Bob pushed her back. One hand still bound with flaxen silk, she took Jay’s face and made her look at her.
“I know you want me, Jaybird. Whoever you wanted before, that’s nothing to do with me. What other people have to say, though? People who don’t even fucking know you? That’s everything to do with me. Jay, this parade is for people like us. People like Brodie, Rene, me and you. But even if everyone there turned on you for wearin’ your colours, or me for being seen with you, we’d say fuck the lot of them and leave. We’ll leave together Jay, ‘cause you’re mine. You’re all I want, Jay.”

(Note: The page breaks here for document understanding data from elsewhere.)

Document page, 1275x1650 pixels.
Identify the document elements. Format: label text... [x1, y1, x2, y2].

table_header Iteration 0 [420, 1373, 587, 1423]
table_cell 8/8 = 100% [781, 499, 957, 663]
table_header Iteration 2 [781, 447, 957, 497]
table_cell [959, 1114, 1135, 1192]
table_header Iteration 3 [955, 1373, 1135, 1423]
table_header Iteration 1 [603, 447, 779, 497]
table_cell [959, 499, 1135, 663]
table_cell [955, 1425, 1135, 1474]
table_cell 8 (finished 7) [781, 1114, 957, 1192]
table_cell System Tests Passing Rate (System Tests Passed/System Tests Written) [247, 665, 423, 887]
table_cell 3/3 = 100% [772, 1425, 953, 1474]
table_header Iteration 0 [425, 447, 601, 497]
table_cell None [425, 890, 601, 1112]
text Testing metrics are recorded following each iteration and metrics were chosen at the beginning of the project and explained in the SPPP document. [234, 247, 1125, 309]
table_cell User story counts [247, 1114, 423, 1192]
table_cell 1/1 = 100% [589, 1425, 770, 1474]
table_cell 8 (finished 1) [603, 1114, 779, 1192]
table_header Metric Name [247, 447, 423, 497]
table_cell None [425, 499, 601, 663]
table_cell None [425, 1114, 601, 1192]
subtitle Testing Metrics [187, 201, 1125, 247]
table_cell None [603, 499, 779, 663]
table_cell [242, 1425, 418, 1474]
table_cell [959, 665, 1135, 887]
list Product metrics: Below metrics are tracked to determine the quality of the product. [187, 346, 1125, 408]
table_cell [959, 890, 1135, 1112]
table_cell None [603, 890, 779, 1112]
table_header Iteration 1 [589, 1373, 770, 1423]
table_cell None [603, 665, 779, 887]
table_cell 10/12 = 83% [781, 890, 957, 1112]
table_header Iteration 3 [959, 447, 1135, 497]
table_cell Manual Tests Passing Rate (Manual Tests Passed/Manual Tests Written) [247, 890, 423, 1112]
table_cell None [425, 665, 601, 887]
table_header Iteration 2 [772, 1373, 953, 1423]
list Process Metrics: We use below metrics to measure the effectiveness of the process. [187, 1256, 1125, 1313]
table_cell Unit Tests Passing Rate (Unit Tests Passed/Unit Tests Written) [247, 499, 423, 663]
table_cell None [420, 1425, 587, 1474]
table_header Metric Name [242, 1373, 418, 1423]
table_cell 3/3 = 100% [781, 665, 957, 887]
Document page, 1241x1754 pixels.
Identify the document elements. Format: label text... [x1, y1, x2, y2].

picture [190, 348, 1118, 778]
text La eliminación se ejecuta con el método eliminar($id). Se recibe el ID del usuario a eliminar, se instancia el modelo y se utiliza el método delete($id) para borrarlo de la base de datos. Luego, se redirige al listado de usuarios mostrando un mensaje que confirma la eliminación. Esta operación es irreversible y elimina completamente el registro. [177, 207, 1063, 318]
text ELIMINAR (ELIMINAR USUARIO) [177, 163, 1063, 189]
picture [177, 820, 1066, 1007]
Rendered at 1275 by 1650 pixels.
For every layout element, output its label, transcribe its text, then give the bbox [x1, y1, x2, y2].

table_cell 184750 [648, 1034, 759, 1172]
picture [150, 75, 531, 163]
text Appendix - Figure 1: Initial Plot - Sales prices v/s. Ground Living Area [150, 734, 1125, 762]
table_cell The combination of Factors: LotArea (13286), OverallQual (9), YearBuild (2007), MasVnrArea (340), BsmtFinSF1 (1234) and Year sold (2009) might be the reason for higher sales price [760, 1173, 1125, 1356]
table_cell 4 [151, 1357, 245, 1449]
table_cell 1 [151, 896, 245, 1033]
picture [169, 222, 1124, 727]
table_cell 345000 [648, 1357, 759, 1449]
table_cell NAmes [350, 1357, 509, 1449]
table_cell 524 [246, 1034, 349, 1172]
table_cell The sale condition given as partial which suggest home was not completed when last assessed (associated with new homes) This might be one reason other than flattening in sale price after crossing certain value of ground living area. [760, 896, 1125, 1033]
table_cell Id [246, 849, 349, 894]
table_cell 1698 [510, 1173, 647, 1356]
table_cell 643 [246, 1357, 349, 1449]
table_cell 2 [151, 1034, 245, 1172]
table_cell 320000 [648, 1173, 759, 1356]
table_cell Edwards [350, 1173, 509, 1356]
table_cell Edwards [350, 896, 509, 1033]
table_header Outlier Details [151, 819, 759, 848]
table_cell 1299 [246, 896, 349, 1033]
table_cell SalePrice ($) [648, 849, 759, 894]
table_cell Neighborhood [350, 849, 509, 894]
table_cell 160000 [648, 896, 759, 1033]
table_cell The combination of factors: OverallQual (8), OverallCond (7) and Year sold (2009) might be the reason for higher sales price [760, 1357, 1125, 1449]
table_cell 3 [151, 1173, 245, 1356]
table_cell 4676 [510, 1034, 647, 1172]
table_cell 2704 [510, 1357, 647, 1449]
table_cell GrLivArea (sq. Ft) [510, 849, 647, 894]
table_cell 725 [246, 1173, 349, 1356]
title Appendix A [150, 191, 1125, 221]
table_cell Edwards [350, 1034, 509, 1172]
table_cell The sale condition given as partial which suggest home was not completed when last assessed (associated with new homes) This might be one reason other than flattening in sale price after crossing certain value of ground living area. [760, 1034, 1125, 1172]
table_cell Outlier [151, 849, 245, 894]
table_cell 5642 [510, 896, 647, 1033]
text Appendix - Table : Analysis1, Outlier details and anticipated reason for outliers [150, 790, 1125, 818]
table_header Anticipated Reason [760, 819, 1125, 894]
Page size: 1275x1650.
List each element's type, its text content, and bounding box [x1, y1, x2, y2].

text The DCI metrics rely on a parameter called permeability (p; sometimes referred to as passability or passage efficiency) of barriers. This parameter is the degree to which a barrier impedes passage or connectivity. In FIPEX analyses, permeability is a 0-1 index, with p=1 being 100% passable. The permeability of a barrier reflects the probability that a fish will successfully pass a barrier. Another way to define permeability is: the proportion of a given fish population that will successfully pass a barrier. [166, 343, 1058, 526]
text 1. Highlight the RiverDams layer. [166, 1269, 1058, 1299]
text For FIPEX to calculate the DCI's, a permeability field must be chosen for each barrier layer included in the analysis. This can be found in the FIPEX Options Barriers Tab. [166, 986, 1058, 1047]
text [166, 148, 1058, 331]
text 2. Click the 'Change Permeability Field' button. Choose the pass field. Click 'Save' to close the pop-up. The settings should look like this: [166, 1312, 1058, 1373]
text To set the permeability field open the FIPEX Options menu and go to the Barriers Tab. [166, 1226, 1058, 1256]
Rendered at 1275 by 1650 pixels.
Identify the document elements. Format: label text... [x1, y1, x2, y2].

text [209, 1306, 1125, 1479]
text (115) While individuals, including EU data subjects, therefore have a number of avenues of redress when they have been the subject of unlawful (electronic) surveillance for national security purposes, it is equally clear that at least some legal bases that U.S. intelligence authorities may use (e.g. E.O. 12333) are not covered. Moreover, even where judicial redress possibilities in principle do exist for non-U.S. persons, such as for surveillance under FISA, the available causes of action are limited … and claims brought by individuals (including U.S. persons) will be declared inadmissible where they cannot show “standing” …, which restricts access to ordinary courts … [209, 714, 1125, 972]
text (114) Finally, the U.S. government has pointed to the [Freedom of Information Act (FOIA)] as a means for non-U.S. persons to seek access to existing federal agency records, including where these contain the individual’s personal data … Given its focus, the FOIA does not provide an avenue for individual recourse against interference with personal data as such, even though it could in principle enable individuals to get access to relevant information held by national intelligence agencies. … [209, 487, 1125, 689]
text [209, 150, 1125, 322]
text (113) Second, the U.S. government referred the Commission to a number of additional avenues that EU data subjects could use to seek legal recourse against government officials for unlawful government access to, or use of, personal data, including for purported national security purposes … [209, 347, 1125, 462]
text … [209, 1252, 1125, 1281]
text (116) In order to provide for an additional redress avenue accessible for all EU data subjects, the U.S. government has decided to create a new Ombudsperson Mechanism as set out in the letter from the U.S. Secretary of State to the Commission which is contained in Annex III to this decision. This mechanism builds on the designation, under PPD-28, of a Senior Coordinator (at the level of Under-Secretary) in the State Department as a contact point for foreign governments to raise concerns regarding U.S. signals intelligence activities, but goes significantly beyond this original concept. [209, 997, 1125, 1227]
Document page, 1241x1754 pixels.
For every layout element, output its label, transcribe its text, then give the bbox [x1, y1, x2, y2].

They kissed again, Bob’s own cap getting knocked off as Jay reached for her hidden hair. Jay’s sharp hips canted, lightly into Bob. The movement was not an invitation, Bob knew, but a uniquely Jay flavoured assurance. It was getting better. Everything would be alright.
Jay sat back on Bob’s thighs and coughed, scrubbing at her sticky cheeks.
“Shit, Big Girl.” She still sounded embarrassed, but in a wearier, moodier sort of way. The sadness had all bled out. Bob shrugged against the cushions, smiling easily this time. Jay peered at her a moment, then tugged her sleeve over her knuckles and began to wipe the last traces of tears from Bob’s face, dabbing carefully around her eyes and lips. “Don’t you fuckin’ start. Shit, it’s like a fuckin’ disease.”
Once Bob’s face was dry, Jay twisted around to the table where the forgotten paints sat. She shunted off Bob’s lap, deliberately catching her plump hip with her full weight on the way down. With a resolute sniff, she snatched up the crusty little brush and dunked it in the water.
“Keep blubberin’ like that, Tubs, your colours won’t stay.”